Underlying earnings before interest, taxes, depreciation and amortisation (EBITDA) of NZ$233.7 million were also down nearly 16 per cent on the previous year.
However, reported EBITDA was up by more than 56 per cent and reported after-tax profits were NZ$29.2 million, following a loss of $143.3 million the previous financial year.
Underlying results tend to provide a better indication of a company’s financial position than reported figures as they strip out one-off financial events.
SkyCity attributed the lower revenue to a lower spend per visitor and higher customer churn amongst VIPs at SkyCity Adelaide.
“Our financial results reflect the difficult operating environment we’ve navigated in FY25,” said SkyCity Entertainment Group CEO, Jason Walbridge.
“The delayed economic recovery in New Zealand has led to lower discretionary spend impacting our business and that has come through the same time as a period of elevated investment.
“This investment has been centred around regulatory systems upgrades, B3, pre-opening costs for New Zealand International Convention Centre (NZICC) and preparation for online casino gaming in New Zealand.
“We are looking forward to opening the doors to the NZICC in February. It’s a world-class venue and is already attracting large-scale events, exhibitions and concert interest.
“This will be a major catalyst for SkyCity and wider Auckland, with an estimated 500,000 extra visitations annually expected when operating at full capacity.”
SkyCity’s results release also showed that the performance of Horizon by SkyCity, the group’s new five-star hotel in Auckland that opened last August, had helped offset reduced revenue from gaming at SkyCity Auckland’s casino.
While $16 million is expected to be spent on the NZICC in this financial year – not including capital expenditure – in the 2027 financial year, the convention centre is expected to break even.

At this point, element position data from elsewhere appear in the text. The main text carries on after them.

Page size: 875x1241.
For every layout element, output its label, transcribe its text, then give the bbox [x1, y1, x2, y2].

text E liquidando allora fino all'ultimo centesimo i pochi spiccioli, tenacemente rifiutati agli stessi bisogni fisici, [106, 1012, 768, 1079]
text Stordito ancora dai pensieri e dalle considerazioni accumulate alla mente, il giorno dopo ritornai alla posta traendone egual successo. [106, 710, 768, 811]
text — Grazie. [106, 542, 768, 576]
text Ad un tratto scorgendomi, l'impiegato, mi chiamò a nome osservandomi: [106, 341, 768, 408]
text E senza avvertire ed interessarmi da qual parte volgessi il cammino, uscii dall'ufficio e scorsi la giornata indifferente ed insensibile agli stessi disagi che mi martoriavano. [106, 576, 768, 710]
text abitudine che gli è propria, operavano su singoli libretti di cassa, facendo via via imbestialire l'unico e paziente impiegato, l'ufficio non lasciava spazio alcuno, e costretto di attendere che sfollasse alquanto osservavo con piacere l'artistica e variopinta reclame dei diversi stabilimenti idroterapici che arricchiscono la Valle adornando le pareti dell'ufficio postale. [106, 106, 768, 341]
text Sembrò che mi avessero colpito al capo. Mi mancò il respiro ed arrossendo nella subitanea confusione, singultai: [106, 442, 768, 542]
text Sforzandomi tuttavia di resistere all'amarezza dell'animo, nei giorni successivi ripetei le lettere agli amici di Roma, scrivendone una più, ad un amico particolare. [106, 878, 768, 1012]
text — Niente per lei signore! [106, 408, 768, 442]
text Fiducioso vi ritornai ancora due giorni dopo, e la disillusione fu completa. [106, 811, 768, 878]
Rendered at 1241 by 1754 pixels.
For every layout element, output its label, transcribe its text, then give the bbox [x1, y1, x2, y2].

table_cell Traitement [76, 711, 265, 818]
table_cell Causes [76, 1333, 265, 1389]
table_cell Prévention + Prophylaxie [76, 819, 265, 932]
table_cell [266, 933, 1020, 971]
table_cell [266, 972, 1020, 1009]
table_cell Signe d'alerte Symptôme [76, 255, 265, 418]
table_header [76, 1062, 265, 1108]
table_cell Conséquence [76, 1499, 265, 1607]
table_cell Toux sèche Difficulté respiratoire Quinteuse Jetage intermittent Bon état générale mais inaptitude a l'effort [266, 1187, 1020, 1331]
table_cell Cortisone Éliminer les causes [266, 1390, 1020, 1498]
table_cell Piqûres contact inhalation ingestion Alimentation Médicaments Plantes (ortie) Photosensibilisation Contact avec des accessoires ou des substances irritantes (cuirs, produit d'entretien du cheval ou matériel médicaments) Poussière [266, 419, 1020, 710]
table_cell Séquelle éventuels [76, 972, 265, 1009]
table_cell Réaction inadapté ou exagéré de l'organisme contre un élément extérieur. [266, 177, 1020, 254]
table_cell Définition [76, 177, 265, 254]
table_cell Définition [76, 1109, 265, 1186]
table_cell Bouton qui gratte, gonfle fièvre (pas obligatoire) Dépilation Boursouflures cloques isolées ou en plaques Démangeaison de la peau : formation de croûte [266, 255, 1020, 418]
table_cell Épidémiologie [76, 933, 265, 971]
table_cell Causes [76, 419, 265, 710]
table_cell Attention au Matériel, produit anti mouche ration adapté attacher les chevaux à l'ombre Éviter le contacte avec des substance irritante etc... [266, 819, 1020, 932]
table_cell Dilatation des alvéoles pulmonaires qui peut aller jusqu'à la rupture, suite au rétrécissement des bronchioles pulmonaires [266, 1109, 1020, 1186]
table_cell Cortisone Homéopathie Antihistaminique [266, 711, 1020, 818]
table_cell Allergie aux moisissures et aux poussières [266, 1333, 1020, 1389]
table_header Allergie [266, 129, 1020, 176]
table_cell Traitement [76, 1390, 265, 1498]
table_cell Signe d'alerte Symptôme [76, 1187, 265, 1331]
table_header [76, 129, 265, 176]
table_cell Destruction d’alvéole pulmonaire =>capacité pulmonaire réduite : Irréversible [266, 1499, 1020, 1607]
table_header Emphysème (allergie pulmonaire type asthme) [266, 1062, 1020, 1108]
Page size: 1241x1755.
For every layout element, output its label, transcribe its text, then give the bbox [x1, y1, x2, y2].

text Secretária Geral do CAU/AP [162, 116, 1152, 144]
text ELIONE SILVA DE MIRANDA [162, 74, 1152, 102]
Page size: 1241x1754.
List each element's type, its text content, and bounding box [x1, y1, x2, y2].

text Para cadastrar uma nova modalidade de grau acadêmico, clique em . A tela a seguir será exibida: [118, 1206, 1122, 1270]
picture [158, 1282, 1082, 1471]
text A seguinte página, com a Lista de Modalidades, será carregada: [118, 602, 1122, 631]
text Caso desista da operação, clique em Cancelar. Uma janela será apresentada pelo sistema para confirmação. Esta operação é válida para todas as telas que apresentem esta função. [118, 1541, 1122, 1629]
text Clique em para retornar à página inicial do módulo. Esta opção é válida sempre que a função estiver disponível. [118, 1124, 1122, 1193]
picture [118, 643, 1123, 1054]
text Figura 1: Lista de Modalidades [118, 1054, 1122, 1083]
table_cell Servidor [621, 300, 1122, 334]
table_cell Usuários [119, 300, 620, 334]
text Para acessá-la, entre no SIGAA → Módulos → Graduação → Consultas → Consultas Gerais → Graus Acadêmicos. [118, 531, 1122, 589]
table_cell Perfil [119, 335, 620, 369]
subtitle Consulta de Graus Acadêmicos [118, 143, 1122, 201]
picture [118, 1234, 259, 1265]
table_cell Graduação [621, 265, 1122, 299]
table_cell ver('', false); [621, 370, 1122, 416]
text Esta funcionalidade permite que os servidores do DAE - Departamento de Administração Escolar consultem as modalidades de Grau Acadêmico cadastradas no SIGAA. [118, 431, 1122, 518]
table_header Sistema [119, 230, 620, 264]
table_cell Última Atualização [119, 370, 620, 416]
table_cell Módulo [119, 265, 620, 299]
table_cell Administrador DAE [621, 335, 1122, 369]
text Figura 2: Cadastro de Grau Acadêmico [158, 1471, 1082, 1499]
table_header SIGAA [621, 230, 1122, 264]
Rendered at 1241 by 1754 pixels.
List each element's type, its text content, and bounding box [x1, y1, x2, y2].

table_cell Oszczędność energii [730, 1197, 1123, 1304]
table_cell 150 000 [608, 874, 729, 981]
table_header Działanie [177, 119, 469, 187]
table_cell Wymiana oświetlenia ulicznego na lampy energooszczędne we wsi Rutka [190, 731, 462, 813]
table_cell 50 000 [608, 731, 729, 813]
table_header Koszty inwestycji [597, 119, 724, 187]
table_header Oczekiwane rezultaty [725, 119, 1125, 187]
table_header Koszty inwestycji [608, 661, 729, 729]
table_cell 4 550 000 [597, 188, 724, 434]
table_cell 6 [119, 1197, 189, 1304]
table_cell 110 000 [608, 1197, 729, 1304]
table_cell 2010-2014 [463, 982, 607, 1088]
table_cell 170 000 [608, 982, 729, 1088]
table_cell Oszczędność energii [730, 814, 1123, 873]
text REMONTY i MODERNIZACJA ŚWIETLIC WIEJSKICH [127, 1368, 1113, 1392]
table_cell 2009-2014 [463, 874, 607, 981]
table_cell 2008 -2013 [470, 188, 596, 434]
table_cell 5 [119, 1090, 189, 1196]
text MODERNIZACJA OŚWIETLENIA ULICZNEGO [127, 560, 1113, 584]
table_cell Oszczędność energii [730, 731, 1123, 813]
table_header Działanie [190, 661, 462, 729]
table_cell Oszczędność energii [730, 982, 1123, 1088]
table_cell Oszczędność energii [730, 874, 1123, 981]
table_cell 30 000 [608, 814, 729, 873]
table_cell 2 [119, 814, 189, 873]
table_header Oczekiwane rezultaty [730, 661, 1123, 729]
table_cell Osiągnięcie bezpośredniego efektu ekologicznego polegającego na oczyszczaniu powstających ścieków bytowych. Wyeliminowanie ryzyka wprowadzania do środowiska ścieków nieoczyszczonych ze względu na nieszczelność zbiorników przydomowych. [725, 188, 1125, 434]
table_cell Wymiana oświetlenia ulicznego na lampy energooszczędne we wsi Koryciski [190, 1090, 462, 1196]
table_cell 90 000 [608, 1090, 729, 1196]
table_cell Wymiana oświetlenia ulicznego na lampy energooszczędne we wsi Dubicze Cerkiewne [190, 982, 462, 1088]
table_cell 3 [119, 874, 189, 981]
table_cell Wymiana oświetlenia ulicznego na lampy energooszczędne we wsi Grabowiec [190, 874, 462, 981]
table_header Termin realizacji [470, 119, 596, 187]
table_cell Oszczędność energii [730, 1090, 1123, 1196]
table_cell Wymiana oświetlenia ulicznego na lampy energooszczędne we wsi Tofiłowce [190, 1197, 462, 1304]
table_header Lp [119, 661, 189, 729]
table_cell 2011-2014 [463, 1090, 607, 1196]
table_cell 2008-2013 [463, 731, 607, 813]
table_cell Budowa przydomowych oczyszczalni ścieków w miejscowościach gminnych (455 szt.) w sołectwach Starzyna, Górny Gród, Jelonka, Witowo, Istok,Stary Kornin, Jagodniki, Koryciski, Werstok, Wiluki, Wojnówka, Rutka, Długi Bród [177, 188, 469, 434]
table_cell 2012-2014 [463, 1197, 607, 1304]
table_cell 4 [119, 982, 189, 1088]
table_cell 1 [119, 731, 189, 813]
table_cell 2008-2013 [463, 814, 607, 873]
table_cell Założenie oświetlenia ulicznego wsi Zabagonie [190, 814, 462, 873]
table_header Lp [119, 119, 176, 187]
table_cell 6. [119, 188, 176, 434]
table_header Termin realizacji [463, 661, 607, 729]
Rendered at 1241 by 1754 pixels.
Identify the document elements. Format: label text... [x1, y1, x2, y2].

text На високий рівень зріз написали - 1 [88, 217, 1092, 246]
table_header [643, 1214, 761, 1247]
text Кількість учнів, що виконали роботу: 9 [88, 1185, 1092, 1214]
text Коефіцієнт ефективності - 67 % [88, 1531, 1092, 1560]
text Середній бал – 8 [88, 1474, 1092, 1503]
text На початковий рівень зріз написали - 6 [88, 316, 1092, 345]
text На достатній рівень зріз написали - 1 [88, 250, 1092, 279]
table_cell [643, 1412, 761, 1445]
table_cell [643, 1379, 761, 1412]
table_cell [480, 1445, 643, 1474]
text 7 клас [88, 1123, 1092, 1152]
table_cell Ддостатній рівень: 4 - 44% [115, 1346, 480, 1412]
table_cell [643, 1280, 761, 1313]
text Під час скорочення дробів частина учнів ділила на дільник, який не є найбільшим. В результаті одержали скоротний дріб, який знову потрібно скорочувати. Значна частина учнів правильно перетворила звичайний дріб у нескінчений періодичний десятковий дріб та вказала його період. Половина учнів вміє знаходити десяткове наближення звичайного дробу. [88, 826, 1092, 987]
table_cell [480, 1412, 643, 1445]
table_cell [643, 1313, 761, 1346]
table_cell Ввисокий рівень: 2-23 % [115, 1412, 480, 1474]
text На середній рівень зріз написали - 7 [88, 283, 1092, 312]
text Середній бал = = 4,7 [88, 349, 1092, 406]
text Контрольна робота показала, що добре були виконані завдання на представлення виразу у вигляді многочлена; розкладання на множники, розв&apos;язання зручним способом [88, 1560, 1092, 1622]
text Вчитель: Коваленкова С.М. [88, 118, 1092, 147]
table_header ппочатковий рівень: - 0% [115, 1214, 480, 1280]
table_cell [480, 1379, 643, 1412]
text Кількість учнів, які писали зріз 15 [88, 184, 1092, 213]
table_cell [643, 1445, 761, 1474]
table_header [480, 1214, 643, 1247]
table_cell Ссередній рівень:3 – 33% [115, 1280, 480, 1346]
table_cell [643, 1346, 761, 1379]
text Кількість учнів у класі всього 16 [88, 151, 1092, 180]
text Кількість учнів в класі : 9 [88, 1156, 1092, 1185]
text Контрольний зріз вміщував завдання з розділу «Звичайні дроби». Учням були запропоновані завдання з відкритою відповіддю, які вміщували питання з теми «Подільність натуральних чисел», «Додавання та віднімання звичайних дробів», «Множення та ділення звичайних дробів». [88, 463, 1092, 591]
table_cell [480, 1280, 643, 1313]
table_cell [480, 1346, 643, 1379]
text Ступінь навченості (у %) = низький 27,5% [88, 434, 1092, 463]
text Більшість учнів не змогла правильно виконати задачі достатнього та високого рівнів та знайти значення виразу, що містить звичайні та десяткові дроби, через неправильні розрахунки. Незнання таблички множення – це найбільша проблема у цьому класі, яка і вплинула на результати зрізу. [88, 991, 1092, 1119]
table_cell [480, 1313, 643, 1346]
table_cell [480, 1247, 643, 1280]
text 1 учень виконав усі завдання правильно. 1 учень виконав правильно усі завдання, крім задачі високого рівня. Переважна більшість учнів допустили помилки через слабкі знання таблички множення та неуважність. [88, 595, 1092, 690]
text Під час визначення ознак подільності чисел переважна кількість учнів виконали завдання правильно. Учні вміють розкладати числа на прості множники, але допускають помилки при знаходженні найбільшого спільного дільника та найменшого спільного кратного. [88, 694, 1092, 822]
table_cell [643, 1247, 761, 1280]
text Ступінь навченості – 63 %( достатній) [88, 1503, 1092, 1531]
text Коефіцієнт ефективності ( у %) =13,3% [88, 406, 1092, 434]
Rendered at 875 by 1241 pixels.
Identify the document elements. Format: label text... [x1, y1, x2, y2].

“We remain optimistic that we will see a recovery in spend per visit across our properties as the New Zealand economic backdrop improves, supported by a full year of visitation benefits from NZICC and the spend expected from that. SkyCity is well placed to maximise that opportunity when it occurs,” said Walbridge.
SkyCity has also announced an equity raising event, aimed at raising NZ$240 million in cash for the company through the issue and sale of 343 million new shares.